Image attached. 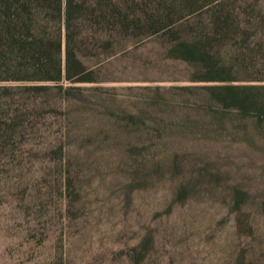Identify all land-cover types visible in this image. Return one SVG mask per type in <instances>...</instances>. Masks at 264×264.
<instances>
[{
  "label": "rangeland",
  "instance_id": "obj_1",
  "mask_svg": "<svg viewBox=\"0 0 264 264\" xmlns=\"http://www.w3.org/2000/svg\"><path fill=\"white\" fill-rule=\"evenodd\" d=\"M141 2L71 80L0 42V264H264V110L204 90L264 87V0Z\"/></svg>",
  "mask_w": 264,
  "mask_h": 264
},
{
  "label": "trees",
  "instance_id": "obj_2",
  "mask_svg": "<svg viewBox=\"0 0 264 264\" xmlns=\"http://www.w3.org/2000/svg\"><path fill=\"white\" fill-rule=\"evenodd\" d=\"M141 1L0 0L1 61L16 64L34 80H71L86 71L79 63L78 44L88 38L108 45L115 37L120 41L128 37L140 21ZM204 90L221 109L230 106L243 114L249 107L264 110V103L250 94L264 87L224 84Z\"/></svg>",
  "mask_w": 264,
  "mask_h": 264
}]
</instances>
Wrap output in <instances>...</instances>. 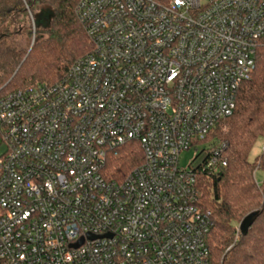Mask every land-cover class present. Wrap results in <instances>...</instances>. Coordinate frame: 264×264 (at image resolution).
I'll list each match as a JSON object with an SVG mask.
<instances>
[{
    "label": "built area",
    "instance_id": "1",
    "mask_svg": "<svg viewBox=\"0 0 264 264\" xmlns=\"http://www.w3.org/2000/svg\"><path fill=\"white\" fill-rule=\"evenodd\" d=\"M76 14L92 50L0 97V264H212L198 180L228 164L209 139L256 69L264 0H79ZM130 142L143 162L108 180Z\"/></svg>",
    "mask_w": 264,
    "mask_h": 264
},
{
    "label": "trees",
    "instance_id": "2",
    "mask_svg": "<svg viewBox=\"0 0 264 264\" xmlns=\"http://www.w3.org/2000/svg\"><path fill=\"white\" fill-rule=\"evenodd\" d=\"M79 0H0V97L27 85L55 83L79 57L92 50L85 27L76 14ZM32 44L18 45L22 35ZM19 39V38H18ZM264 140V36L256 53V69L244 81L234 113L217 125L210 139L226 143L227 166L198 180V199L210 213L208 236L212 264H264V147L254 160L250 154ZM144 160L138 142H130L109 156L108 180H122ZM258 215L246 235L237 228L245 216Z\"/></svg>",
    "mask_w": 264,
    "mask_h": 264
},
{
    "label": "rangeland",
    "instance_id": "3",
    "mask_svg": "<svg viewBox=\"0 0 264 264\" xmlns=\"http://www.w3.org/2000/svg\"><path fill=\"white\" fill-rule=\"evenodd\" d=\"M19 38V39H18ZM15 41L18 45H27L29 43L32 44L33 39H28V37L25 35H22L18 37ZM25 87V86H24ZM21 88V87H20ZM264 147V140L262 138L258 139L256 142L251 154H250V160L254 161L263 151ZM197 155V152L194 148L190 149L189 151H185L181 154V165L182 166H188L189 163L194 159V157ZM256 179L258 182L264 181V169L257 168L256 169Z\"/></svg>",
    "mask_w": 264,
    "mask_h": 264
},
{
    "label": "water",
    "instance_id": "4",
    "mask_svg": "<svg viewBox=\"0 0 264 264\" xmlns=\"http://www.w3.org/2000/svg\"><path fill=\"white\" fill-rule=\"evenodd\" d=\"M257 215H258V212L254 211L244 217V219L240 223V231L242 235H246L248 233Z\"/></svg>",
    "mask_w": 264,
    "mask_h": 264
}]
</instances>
§
▶ Requirement
Find each line in the items above that contains the string "http" and copy every such line in full.

▶ The output
  "mask_svg": "<svg viewBox=\"0 0 264 264\" xmlns=\"http://www.w3.org/2000/svg\"><path fill=\"white\" fill-rule=\"evenodd\" d=\"M141 2L71 80L0 42V264H264V110L204 90L264 87V0Z\"/></svg>",
  "mask_svg": "<svg viewBox=\"0 0 264 264\" xmlns=\"http://www.w3.org/2000/svg\"><path fill=\"white\" fill-rule=\"evenodd\" d=\"M141 1L0 0L1 61L16 64L34 80H71L86 71L79 63L78 44L88 38L108 45L115 37L120 41L128 37L140 21ZM204 90L221 109L230 106L243 114L249 107L264 110V103L250 94L264 87L224 84Z\"/></svg>",
    "mask_svg": "<svg viewBox=\"0 0 264 264\" xmlns=\"http://www.w3.org/2000/svg\"><path fill=\"white\" fill-rule=\"evenodd\" d=\"M76 14L92 50L0 97V264H212L198 180L228 164L209 139L256 69L264 0H79ZM130 142L143 162L108 180Z\"/></svg>",
    "mask_svg": "<svg viewBox=\"0 0 264 264\" xmlns=\"http://www.w3.org/2000/svg\"><path fill=\"white\" fill-rule=\"evenodd\" d=\"M79 0H0V97L27 85L55 83L79 57L92 50L85 27L76 14ZM32 44L18 45L22 35ZM19 39V38H18ZM264 140V36L256 53V69L244 81L234 113L217 125L210 139L226 143L227 166L198 180V199L210 213L208 236L212 264H264V147L254 160L250 154ZM144 160L138 142H130L109 156L108 180H122ZM258 215L246 235L237 228L245 216Z\"/></svg>",
    "mask_svg": "<svg viewBox=\"0 0 264 264\" xmlns=\"http://www.w3.org/2000/svg\"><path fill=\"white\" fill-rule=\"evenodd\" d=\"M19 38V39H18ZM15 41L18 45H27L29 43L32 44L33 39H28V37L25 35H22L18 37ZM25 87V86H24ZM21 88V87H20ZM264 147V140L262 138L258 139L256 142L251 154H250V160L254 161L263 151ZM197 155V152L194 148L190 149L189 151H185L181 154V165L182 166H188L189 163L194 159V157ZM256 179L258 182L264 181V169L257 168L256 169Z\"/></svg>",
    "mask_svg": "<svg viewBox=\"0 0 264 264\" xmlns=\"http://www.w3.org/2000/svg\"><path fill=\"white\" fill-rule=\"evenodd\" d=\"M257 215H258V212L254 211L244 217V219L240 223V231L242 235H246L248 233Z\"/></svg>",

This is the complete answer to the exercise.